New norms and calls to action for health data justice

Historically, law, policy, and practice associated with health-related data have been based on a set of norms arising from conventional views of data as individually derived, owned by the collector, and subject to fragmented domestic policy restrictions. The GDPR has promoted changes to these norms by explicitly acknowledging the realities of contemporary data practices and prioritizing the rights of data subjects26,27,28. Advancing health data justice will require a further evolution of norms regarding health-related data and we propose that these new norms for health data justice constitute essential sites of collective scholarship and action for the future.

Table 2 presents an overview of five domains in which we propose new norms must develop to advance a health data justice agenda.

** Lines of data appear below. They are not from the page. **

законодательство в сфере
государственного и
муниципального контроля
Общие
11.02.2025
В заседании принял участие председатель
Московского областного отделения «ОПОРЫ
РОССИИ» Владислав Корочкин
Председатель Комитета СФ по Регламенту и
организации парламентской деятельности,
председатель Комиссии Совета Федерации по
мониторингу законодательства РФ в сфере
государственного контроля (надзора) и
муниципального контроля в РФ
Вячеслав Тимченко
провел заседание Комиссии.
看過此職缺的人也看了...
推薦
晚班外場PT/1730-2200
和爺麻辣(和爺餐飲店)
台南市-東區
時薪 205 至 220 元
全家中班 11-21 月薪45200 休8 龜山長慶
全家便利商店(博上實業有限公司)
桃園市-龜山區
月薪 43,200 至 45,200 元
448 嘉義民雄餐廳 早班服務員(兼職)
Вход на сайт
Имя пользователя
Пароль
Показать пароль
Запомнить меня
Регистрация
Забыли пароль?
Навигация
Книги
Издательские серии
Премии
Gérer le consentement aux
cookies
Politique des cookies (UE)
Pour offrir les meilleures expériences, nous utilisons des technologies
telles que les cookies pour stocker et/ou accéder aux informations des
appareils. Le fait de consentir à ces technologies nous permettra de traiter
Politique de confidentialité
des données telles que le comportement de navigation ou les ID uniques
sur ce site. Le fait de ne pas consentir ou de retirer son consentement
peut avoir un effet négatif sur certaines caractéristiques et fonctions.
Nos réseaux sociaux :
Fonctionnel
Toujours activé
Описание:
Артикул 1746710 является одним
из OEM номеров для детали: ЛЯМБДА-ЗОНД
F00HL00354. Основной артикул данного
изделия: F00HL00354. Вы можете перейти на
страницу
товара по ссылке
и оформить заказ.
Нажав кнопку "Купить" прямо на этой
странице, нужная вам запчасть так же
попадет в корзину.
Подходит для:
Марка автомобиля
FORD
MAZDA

These norms relate to data ownership (both individual and collective), institutional control, international cooperation, and public-private partnerships. The domains in which we propose to generate new norms are longstanding and deeply institutionalized in international policy environments and facilitating change on such a scale is an immense task. To accelerate engagement with the challenge of advancing these new norms, we propose five calls to action for researchers, clinicians, innovators, corporations, and data governance bodies representing practical steps toward health data justice.

  1. 1.

    Take historical marginalization seriously. Institutions of health care delivery, research, and innovation have harmed communities in important ways that generate mistrust over generations, and these histories must be understood to meaningfully work toward health data justice.

  2. 2.

    Build diverse knowledge and experience in health data governance. Commit to networking and collaborating with people who have different perspectives and life experiences than your own and engaging with disciplines (such as the social sciences) that can present different scholarly perspectives on data-intensive health innovation.

  3. 3.

    Build coalitions of action in partnership with community groups. Building trustworthy partnerships with community members who are affected by health-related data science requires an investment of time and energy over the longer term. Acknowledge the time necessary and build these investments into present and future planning. Where barriers exist to advancing projects based on a health data justice perspective, identify collaborators who can support the advancement of health data justice elsewhere.

  4. 4.

    Promote transnational regulatory cooperation for digital health governance. Invest in collaboration with stakeholders in other national jurisdictions to explore the implications of health data justice approaches to governance at the transnational level.

  5. 5.

    Invest in a health data justice approach to commercial partnerships. Commercial actors are essential stakeholders in health-related data science and encouraging deeper reflection among all team members on the implications of a health data justice perspective is necessary to advance this approach to governance in meaningful ways.

Table 2 New norms for health data justice.

Conclusions

The growing capabilities of data science to harness insights for the improvement of health care and public health should be celebrated, but not at the expense of communities that have been marginalized by historical and contemporary practices of injustice. Given the collection of urgent issues identified by a health data justice perspective, we propose that deep change is necessary for a justice-oriented approach to the governance and use of health-related data. Adopting the calls to action outlined here and advancing new norms for health data justice will build a foundation for health data justice on a global scale, presenting a path for a socially just relationship between data science, public health, and health care.